In 2018–2019, 65% of Americans identified themselves as Christians and 26% as religiously unaffiliated, which leaves only 9% for all the other major religions, such as Hinduism, Islam, and Buddhism [1]. The present study did not have large enough samples to examine differences between religions, so it is uncertain whether the present results generalize to other religions besides Christianity. Moreover, some Christian denominations (e.g., Mormons and Jehovah’s Witnesses) within the United States often have stricter social norms that might influence health behaviors more strongly than what was observed in the present study [20], but these denominations cover only a small proportion of the population.
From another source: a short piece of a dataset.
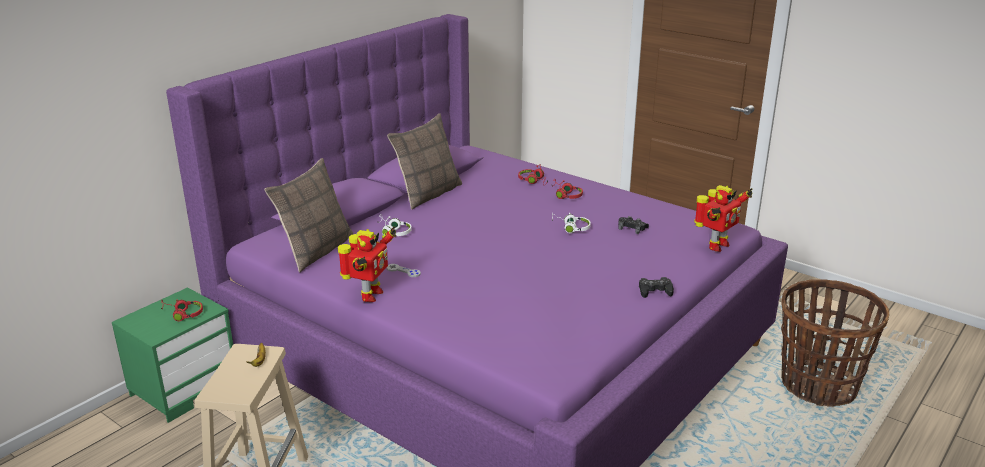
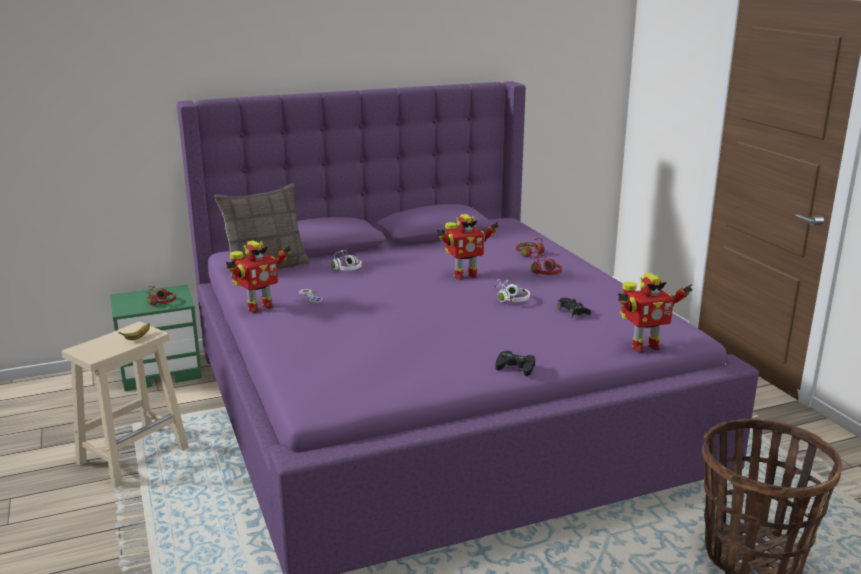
camera: 30 degrees right, 5 degrees down
pillow [387,113,462,210] -> none
none -> toy robot [436,214,499,280]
It should also be emphasized that the current study focused on religious attendance and did not address religious disaffiliation, that is, the increasing prevalence of the religiously unaffiliated, or any other measures of religiosity/spirituality. By itself, religious affiliation is unlikely to have causal effects on health, whereas religious attendance has been shown to be the indicator of religiosity that has the strongest correlations with health, or at least with depressive symptoms [3]. Religious attendance has also been shown to account for the health correlates of religious affiliation [21], which further justifies the use of religious attendance as the measure of religiousness when examining health outcomes. Health changes associated with changes in other indicators of religiosity/spirituality should nevertheless be examined with similar study designs. People may exaggerate their frequency of religious attendance due to social desirability bias, which may have introduced measurement inaccuracy in our analysis [24, 25].
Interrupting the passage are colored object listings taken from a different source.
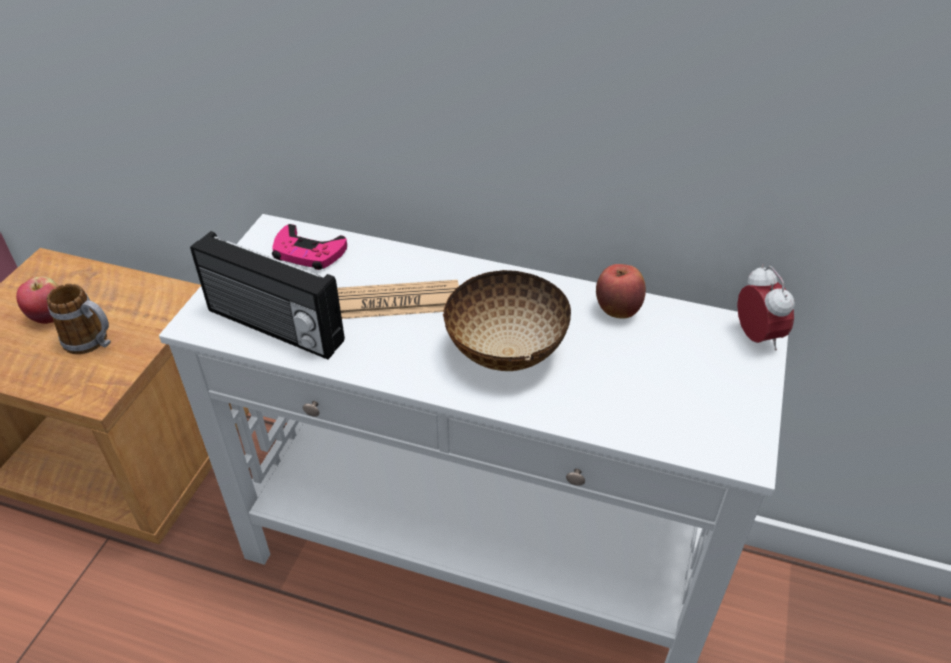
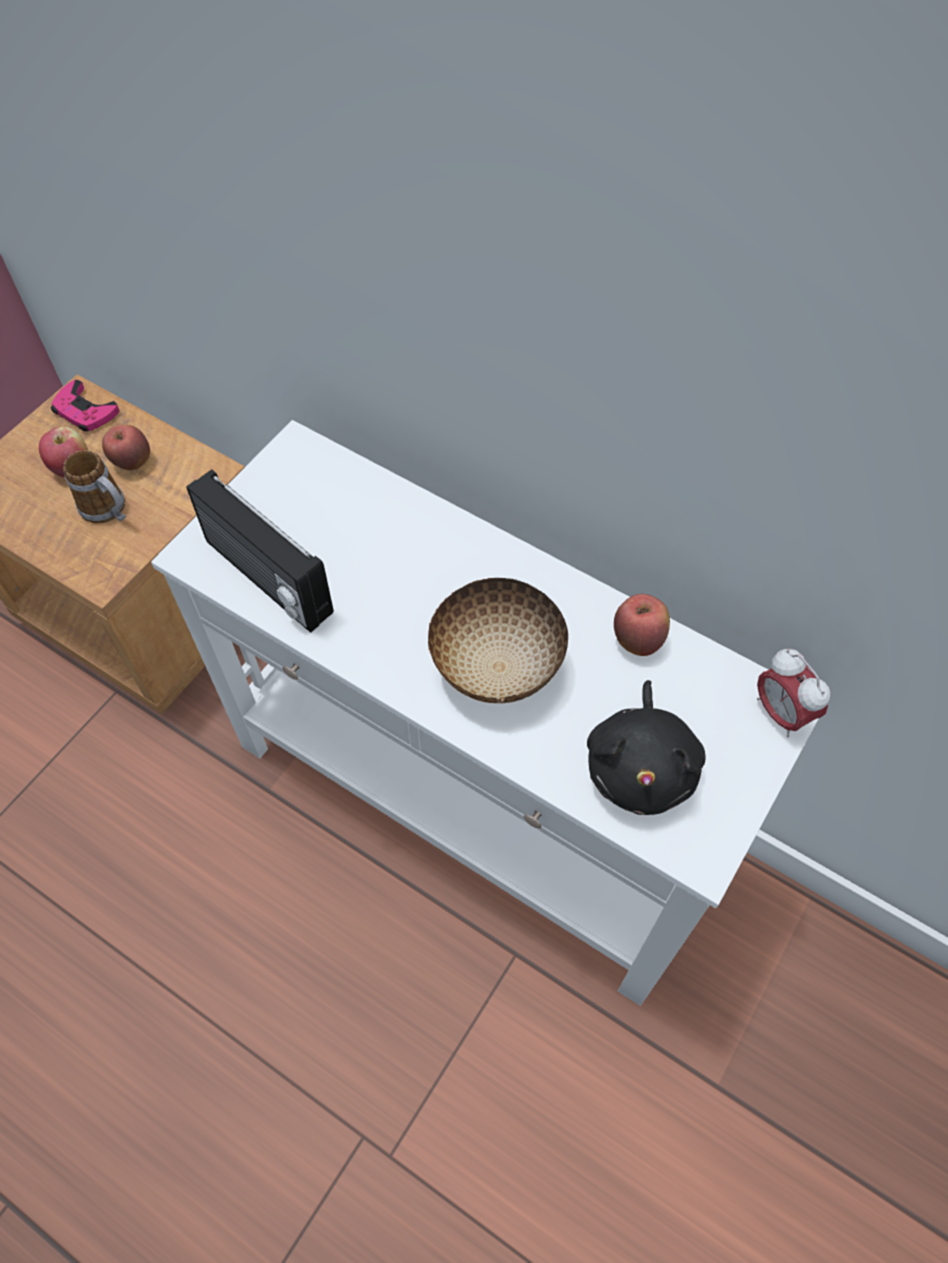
camera: 15 degrees right, 15 degrees up
pink game controller [272,224,347,270] -> pink game controller moved to [51,380,119,432]
newspaper [337,280,459,319] -> none
alarm clock [737,264,795,350] -> alarm clock turned 150 degrees clockwise [757,649,831,737]
none -> apple [102,424,150,470]
none -> black plush toy [587,680,706,815]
In sum, the present study suggests that the declining rates of religious attendance are unlikely to have a major influence on population health: most of the adverse health correlates of religious non-attendance were observed already many years before the participants gave up active religious attendance, and the change from active to inactive religious attendance did not change the trajectories of health or health behaviors for the worse. It is more likely that religious disengagement is an expression of broader life-course trajectory accompanied by poorer health and health behaviors.